I am voting Green because I want them to fulfill that function on the left. I want Parties to realise that there are people unhappy with the status quo and that they want a shift to the left. Voting for the Greens makes the parties take note of what people are unhappy with.

In many ways, I feel that Labour is pandering to the right. This is because they can depend on the left wing populous to vote for them as the best of a bad bunch. They can make plays for right leaning voters because at the moment they have no fear of losing the left. I want to change that.

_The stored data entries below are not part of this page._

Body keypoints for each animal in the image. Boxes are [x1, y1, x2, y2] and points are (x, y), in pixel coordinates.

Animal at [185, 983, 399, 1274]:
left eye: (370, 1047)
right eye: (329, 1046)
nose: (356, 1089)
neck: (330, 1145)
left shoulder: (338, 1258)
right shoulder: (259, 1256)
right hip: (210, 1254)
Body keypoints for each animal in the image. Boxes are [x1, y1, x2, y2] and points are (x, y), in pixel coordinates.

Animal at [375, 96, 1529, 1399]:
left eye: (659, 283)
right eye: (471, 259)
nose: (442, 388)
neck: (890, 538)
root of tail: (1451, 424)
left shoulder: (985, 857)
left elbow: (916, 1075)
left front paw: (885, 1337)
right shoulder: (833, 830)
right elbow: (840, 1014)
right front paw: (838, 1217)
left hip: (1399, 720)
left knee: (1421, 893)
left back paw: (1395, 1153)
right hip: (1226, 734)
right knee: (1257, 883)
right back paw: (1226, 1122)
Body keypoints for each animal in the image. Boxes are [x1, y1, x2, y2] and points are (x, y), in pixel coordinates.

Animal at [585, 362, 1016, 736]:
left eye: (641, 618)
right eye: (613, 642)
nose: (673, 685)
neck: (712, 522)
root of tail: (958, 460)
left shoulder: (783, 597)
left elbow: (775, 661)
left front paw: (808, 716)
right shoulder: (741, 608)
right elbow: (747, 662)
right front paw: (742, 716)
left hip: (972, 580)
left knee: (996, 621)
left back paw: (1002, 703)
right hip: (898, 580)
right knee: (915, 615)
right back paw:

The Green’s utter rejection of austerity, generosity with benefits and commitment to national services being non-privatised, may be a little too much, too soon. But voting for them shows that I am unhappy with Labour’s budget balancing focus that will continue the trend of cuts to those things that ordinary vulnerable people need.

If Labour are already left wing enough for you then this argument clearly doesn’t apply. For many of the left wing people I know, they simply aren’t.

To this argument, those who sympathise often respond that one has to think of the here and now. Labour may not be perfect, but they are a damn sight better than the Tory alternative. I don’t reject that.

A vote to keep him out or a vote for the same old story?

However applying this argument to every election, one can simply allow the status quo, or worse, with UKIP, a drift to the right. Labour has to know that it cannot take the lefts vote for granted because it lets it off the hook in terms of policy. Labour will not adapt its policy unless it knows that there are checks in place; that a policy of being tough on benefits and immigration and pandering to big business will only be tolerated so far, before their electoral interests are endangered.

Simply put, the left I vote for must have a better selling point than “We aren’t the Tories”.

In the first past the post system, I am voting green, and I consider it a tactical vote not an idealistic one. It is not a wasted vote. It is a vote for the good of the left, in the long term.